In the Seychellois-style Conch Cau Cau, we incorporate Seychellois ingredients and flavors to adapt the dish to Seychellois cuisine. The addition of coconut milk adds a creamy and tropical element, while the use of local Seychellois ingredients like cassava and plantains enhances the dish's island flair. The spices are also adjusted to include Seychellois favorites such as ginger, garlic, and turmeric. We alse have the original recipe for Cau cau de conchas, so you can check it out.

Nutrition

  • Calories (kcal / KJ): 380 kcal / 1590 KJ
  • Fat (total, saturated): 15g, 10g
  • Carbohydrates (total, sugars): 40g, 10g
  • Protein: 20g
  • Fiber: 6g
  • Salt: 1.5g

Preparation

  1. 1.
    Heat the vegetable oil in a large pot over medium heat. Add the chopped onion, minced garlic, and grated ginger. Sauté until the onion is translucent and fragrant.
  2. 2.
    Add the sliced conch meat to the pot and cook for a few minutes until it starts to turn opaque.
  3. 3.
    Stir in the ground turmeric, cumin, and coriander, coating the conch meat and onions with the spices.
  4. 4.
    Pour in the fish or vegetable broth and bring to a simmer. Cook for 10 minutes to allow the flavors to meld together.
  5. 5.
    Add the diced cassava and sliced plantains to the pot. Simmer for an additional 15-20 minutes until the cassava is tender.
  6. 6.
    Stir in the coconut milk and season with salt and pepper to taste. Cook for another 5 minutes to heat through.
  7. 7.
    Squeeze the lime juice over the dish and give it a final stir.
  8. 8.
    Serve the Seychellois-style Conch Cau Cau hot, garnished with fresh cilantro or parsley.

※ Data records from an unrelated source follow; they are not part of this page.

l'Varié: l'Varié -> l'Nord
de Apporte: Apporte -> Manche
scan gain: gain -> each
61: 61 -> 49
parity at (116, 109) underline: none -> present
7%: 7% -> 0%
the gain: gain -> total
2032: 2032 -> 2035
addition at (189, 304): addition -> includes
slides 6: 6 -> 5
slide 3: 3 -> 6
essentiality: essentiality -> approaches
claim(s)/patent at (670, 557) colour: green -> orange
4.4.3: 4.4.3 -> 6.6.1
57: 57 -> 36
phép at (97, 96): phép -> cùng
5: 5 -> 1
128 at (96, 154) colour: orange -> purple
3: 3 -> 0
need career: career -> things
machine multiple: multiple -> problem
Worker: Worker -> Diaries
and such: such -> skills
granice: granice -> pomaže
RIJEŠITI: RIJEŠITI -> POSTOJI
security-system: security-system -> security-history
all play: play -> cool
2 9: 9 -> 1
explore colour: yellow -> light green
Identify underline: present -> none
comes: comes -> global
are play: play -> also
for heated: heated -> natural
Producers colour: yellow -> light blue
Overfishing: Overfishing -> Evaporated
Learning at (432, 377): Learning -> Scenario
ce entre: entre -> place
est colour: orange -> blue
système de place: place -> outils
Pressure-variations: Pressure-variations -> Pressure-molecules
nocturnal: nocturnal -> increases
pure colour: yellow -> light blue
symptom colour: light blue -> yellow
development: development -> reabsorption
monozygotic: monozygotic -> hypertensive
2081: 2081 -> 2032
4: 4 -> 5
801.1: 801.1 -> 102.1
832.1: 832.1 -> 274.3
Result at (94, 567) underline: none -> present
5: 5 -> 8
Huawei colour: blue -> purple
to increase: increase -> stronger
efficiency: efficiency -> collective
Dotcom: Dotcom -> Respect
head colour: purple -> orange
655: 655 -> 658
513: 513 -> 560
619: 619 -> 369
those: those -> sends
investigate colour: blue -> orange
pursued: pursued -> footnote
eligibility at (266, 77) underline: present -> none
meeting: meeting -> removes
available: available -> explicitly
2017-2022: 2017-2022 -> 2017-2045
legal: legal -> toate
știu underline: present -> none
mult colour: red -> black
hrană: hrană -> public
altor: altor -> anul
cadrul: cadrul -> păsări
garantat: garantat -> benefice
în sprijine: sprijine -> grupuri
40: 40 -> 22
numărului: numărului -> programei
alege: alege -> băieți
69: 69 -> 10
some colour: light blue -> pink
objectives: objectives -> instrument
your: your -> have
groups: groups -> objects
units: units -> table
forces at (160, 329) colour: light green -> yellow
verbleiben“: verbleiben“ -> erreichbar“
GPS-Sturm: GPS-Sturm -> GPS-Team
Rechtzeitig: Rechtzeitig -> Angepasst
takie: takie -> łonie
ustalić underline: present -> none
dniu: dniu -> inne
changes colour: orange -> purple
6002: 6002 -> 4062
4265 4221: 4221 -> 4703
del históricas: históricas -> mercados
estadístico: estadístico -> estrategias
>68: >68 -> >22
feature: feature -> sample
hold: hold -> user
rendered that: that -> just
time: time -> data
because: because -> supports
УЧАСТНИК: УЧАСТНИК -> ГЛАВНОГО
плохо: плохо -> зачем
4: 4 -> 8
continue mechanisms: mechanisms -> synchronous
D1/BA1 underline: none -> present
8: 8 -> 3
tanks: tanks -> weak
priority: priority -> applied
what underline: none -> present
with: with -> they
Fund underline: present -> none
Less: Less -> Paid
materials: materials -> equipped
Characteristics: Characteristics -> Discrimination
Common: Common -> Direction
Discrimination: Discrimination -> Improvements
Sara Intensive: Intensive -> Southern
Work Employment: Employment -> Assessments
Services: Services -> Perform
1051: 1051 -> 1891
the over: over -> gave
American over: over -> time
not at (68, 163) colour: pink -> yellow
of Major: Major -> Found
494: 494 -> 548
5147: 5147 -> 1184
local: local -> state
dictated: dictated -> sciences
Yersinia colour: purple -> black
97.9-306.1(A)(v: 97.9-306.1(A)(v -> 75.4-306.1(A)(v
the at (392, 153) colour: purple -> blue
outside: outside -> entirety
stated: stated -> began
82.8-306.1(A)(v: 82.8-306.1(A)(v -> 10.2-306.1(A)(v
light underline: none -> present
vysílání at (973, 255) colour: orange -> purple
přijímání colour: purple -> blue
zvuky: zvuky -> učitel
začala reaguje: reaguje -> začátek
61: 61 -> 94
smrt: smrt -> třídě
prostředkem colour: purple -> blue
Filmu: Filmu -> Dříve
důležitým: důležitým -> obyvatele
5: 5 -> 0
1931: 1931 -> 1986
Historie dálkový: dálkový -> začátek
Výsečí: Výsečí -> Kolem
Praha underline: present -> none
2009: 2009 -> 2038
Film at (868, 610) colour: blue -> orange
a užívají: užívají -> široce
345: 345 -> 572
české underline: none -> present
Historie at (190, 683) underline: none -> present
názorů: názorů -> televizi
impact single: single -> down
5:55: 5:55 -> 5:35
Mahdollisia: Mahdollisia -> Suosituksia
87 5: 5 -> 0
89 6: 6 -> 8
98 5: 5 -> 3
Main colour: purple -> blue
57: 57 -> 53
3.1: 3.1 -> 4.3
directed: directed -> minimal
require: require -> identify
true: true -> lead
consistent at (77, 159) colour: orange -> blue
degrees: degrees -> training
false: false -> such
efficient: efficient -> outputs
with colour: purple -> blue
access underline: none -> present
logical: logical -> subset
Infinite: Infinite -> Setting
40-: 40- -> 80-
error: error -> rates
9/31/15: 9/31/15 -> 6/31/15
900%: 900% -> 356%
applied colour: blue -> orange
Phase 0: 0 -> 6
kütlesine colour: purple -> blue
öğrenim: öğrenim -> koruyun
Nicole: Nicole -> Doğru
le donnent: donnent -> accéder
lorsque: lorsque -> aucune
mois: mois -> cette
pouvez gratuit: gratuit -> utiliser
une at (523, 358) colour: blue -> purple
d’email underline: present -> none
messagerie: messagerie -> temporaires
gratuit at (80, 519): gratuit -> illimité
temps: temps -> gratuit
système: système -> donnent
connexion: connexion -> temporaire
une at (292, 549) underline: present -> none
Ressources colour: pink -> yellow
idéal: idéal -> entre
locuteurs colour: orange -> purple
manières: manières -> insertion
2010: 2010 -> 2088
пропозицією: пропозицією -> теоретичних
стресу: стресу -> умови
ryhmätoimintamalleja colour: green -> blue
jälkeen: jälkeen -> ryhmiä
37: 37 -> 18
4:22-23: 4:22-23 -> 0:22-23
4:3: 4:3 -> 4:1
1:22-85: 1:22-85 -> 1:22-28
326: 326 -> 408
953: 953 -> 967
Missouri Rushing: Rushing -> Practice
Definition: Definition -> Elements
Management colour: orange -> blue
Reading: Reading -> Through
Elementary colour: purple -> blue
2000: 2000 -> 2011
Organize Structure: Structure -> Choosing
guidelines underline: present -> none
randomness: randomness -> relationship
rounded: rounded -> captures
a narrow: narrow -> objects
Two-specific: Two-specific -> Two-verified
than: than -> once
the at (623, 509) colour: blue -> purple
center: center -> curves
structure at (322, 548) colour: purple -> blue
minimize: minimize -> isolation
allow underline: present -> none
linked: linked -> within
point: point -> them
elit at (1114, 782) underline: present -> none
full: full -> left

Treat your ingredients with care...

  • Conch meat — Ensure the conch meat is properly cleaned and sliced before cooking. Tenderize the meat if needed by pounding it gently with a meat mallet.
  • Cassava — Peel and dice the cassava before adding it to the dish. Make sure to remove any tough fibers from the center of the cassava root.
  • Plantains — Choose ripe plantains that are slightly soft to the touch. Peel and slice them before adding to the cau cau.

Tips & Tricks

  • If conch meat is not available, you can substitute it with other seafood such as shrimp or scallops.
  • Adjust the spiciness by adding chili peppers or hot sauce according to your preference.
  • Serve the Seychellois-style Conch Cau Cau with steamed rice or crusty bread to soak up the flavorful broth.
  • For an extra burst of freshness, squeeze additional lime juice over the dish just before serving.
  • Experiment with different herbs such as basil or mint for a unique twist on the garnish.

Serving advice

Serve the Seychellois-style Conch Cau Cau as a main course, accompanied by steamed rice or crusty bread. Garnish each serving with a sprinkle of fresh cilantro or parsley for added freshness and color.

Presentation advice

Present the Seychellois-style Conch Cau Cau in a shallow bowl, allowing the vibrant colors of the dish to shine through. Arrange the sliced plantains and diced cassava on top for an appealing visual contrast. Sprinkle the dish with fresh herbs just before serving to enhance its presentation.